Eric jokingly says he stole “Carlos,” a 15-year-old Hanoverian gelding (Cardenio—Ronja Ramirez), from his wife. The couple purchased the gelding in the Netherlands in 2016, to be Faith’s first high-level competition horse with the goal of achieving Grand Prix together. A serendipitous property sale had provided a windfall that allowed Faith and Eric to purchase such a horse after years of breeding and bringing along their own youngsters.

“We’d bred some horses over the years that were super nice, and I rode clients’ horses and stuff, but we never really had a horse where we could say, ‘OK, here’s your shot,’ ” Faith said.

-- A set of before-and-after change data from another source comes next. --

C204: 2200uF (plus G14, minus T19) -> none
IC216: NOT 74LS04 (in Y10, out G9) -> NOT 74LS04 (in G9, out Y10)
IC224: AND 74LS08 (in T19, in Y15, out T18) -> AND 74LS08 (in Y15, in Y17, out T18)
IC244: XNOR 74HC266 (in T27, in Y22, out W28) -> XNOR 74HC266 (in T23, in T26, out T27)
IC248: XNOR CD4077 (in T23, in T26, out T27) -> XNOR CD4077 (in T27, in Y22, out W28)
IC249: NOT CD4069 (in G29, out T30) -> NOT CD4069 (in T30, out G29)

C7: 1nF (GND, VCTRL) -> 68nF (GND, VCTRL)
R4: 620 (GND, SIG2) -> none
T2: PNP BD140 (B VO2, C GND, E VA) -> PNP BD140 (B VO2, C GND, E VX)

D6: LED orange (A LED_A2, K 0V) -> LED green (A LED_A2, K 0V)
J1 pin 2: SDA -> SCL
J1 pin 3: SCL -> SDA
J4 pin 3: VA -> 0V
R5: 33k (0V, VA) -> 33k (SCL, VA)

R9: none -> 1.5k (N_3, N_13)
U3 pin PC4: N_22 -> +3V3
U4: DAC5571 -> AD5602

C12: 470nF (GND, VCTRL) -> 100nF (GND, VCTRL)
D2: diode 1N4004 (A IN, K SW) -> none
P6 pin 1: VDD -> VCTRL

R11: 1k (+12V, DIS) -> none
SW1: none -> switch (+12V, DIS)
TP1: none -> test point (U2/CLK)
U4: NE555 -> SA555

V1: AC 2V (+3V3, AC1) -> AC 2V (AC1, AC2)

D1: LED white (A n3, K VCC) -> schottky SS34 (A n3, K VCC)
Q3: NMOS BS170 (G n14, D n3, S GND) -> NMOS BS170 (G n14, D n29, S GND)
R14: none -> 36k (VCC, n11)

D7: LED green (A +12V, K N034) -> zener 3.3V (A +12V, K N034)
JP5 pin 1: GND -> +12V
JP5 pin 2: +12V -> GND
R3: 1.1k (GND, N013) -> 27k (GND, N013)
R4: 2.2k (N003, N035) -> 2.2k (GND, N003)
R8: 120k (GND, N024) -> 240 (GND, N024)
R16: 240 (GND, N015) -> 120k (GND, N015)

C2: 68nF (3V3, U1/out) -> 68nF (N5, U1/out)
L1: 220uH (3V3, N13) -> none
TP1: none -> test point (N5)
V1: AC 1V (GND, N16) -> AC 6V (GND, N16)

But over time it became clear that Carlos was a better match for Eric.

“We showed, and we were getting 70 percents in Intermediaire 1,” Faith said of her three years riding Carlos before Eric took the reins in 2020. “But he was a bit of a difficult horse for me to ride. Then we sold our property and made money on it. We had been sharing Carlos, and Carlos was much happier with Eric. We found out that he’d been started by a man and spent most of his life in training with a man. We were successful, but once Eric started riding, he was much happier with Eric.”

Faith was able to purchase a new upper-level horse, Don Juan, a 14-year-old Dutch Warmblood (Vivaldi—Ferlia), in 2021, with whom she has started competing in Intermediaire II, while Eric campaigns Carlos. Last year, Eric placed second in the CDS Annual Championship Show adult amateur Intermediaire I with a score of 64.11%. And more recently, Eric and Carlos took first place in the adult amateur Prix St. Georges at the Dressage At Southern California Equestrian Center Horse Show in April, scoring 66.91%.

And while there are some qualities from a life in the military that carry over to success in the dressage ring—namely, Eric said, the precision and exactitude required to be a skilled artillery officer and a skilled dressage rider—there are some things that horses and marriage alone have taught and are still teaching him: patience, in particular.

“Our marriage survived the Army, it survived the deployment to Afghanistan and multiple training missions around the world, and now [with Faith] being in my coach,” he said. “I’m not very patient normally—I wasn’t very patient in the military—but you learn patience with a horse.”